C'est d'autant plus agréable que les cours se déroulent le plus souvent en groupes inférieurs à 20 étudiants et très rarement dans des amphithéâtres. Et puis, il faut s'investir dans les activités associatives qui sont extrêmement importantes pour se constituer un réseau et sont considérées comme partie intégrante du cursus.
  • TRAVAILLE-T-ON BEAUCOUP ?
"Il n'y a pas beaucoup d'heures de cours mais elles demandent une grande préparation, il faut donc beaucoup travailler", insiste encore Céline. Pas beaucoup signifie douze heures en général par semaine. Mais comme l'explique Armand Derhy, directeur d'ESG Ecole de management à Paris, qui envoie de nombreux étudiants aux Etats-Unis chaque année, "on peut vous donner cent pages à lire pour la semaine suivante et le cours sera consacré à leur commentaire. Si elles n'ont pas été lues, c'est un zéro pointé assuré. Ce qui compte, c'est l'esprit critique, les échanges, pas juste d'écouter un cours." Une grande partie de la note finale repose sur la participation aux cours, le Français inhibé risque donc d'y perdre des plumes.
  • EST-IL POSSIBLE D'OBTENIR DES DOUBLES DIPLÔMES ?

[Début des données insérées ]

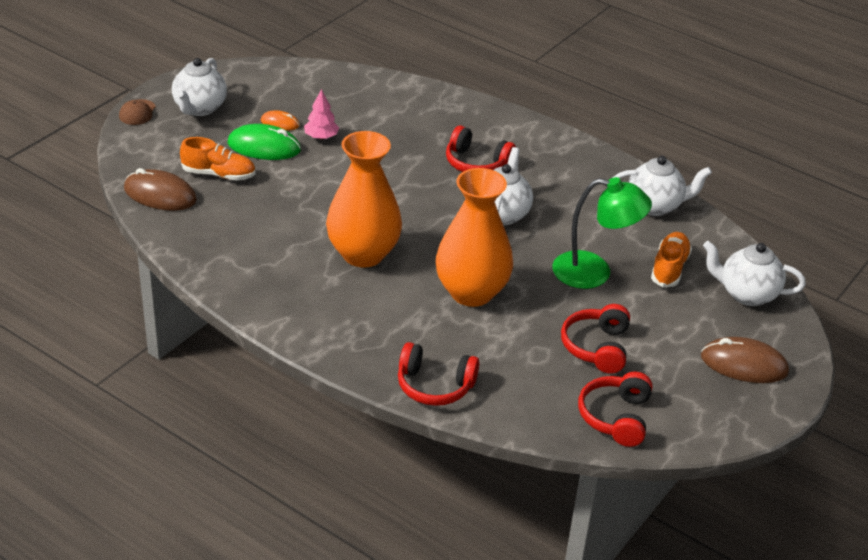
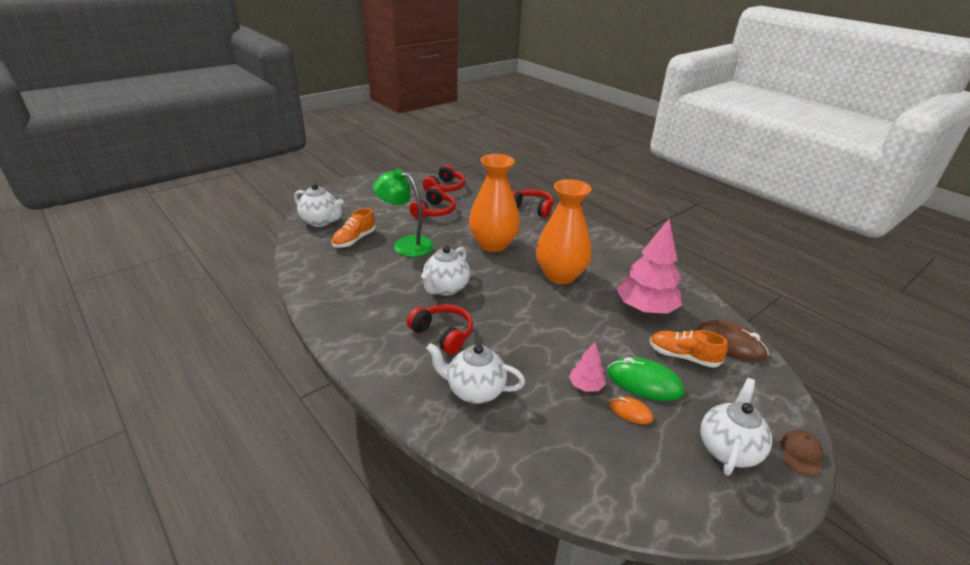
camera: 165 degrees left, 5 degrees down
(252, 222) = (645, 309): none -> pink tree
(655, 206) = (322, 278): white teapot -> white teapot (474, 391)
(744, 364) = (360, 196): brown mouse -> none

Attention, rien n'oblige l'université qui vous reçoit à vous accorder son diplôme si vous n'y venez qu'une année. Même dans le cadre des échanges d'étudiants membres de la Conférence des grandes écoles (CGE), le pourcentage de doubles diplômes est inférieur à 16 %. "Notre priorité est aujourd'hui de signer des accords de doubles diplômes avec des universités accréditées AACSB, Equis et AMBA qui permettent d'obtenir les deux diplômes dans le cadre de validations croisées", explique, bien conscient de la plus value, Alain Chevalier, le directeur général adjoint d'ESCP Europe.
Alors cherchez bien les doubles diplômes car il existe des pépites, comme cet accord qui permet à un étudiant de droit (un seul chaque année !) de Paris-I La Sorbonne de passer deux ans à la Columbia University !
  • MAIS QU'EST CE QUE ÇA VA M'APPORTER ?
Posséder un diplôme américain ou y a voir étudié ne vous permet pas automatiquement de rester y travailler. Mais c'est évidemment un gros plus pour y obtenir un jour un emploi car les entreprises américaines connaissent encore mal les diplômes européens.
Sachez aussi que, quel que soit votre diplôme, vous aurez acquis des compétences transférables dans n'importe quelle entreprise. Dans leurs annonces de recrutement, les entreprises américaines cherchent en effet des titulaires de Bachelors et de Masters mais sont assez flexibles sur la discipline principale que vous maîtrisez. Comme l'explique encore Charlotte Goodwin : "Les entreprises attendent de vous que vous ayez acquis des compétences et une grande culture générale, mais pas un métier en particulier."